_The task_
Your transcription must include every record word for word and no pictures.

Source records:
►

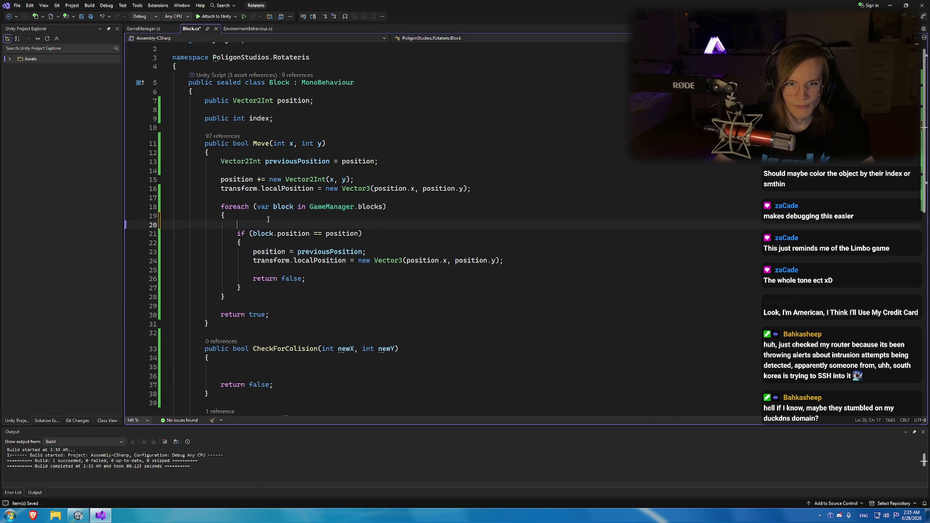
type("i")
key("BackSpace")
type("if (")
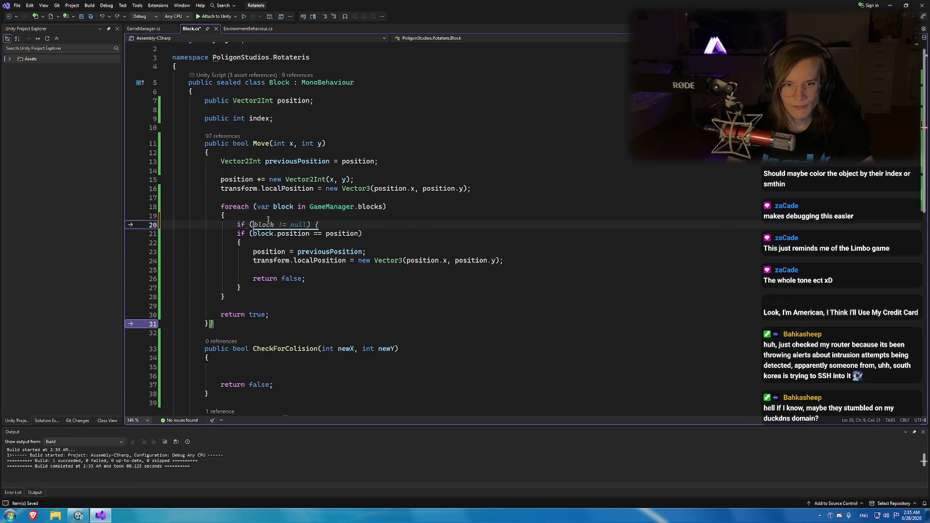
type("block == ")
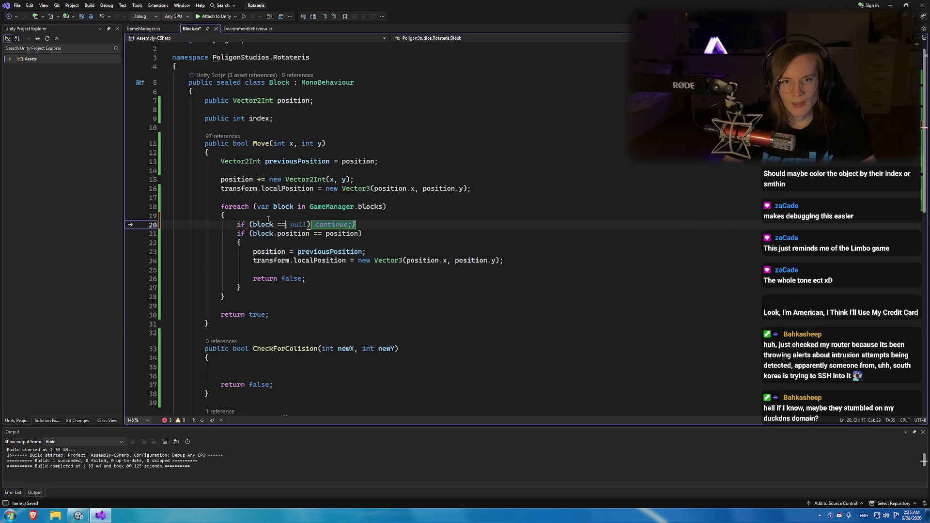
type("this)")
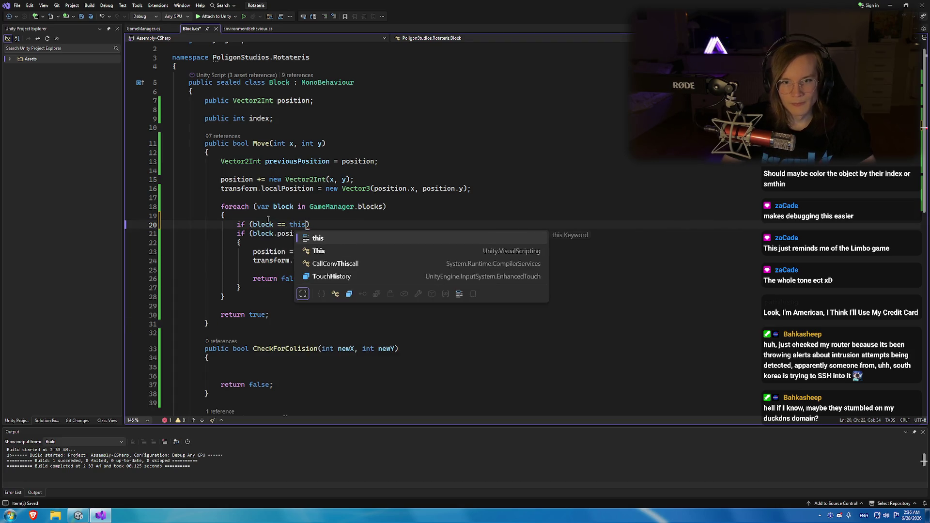
key("Return")
type("continue;")
key("Return")
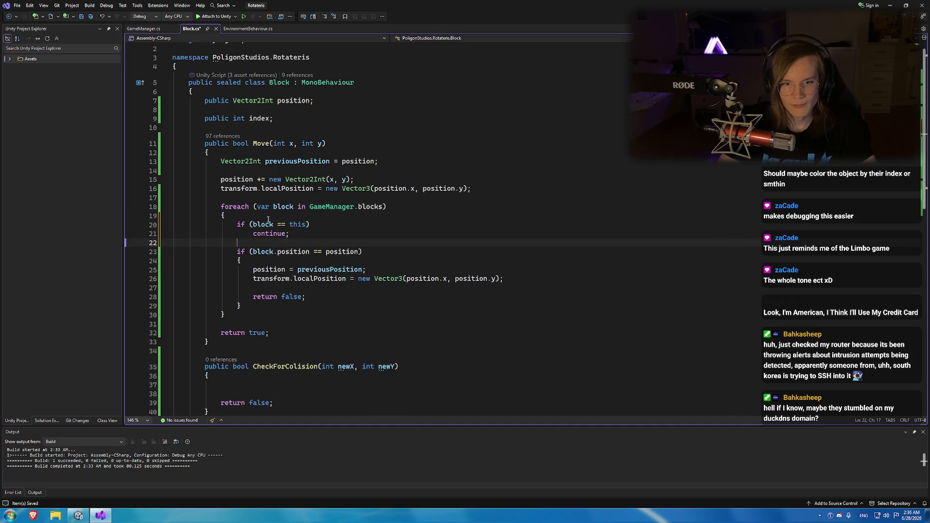
Save and build Block.cs, then start the game in Unity's play mode.
key("ctrl+s")
key("ctrl+shift+b")
left_click(268, 220)
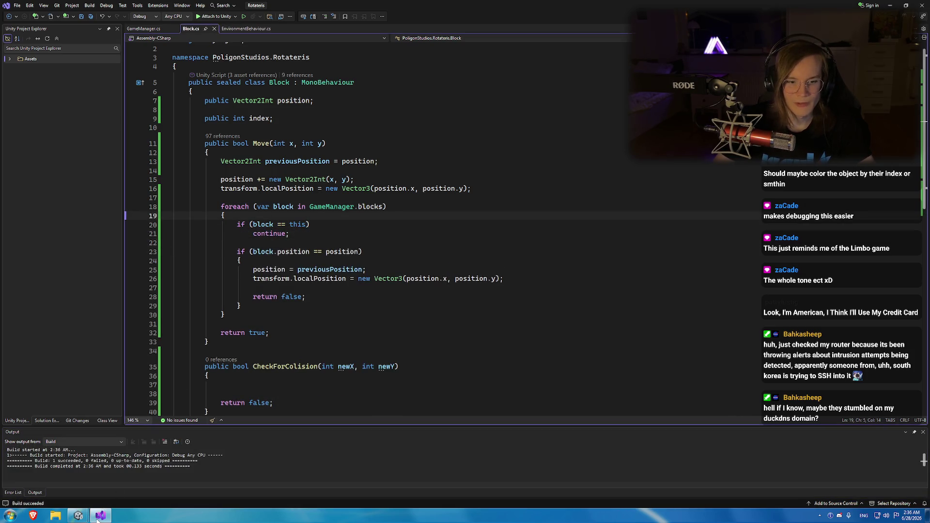
mouse_move(99, 516)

◄

_Response area_
type("i")
key("BackSpace")
type("if (")
type("block == ")
type("this)")
key("Return")
type("continue;")
key("Return")
Save and build Block.cs, then start the game in Unity's play mode.
key("ctrl+s")
key("ctrl+shift+b")
left_click(268, 220)
mouse_move(99, 516)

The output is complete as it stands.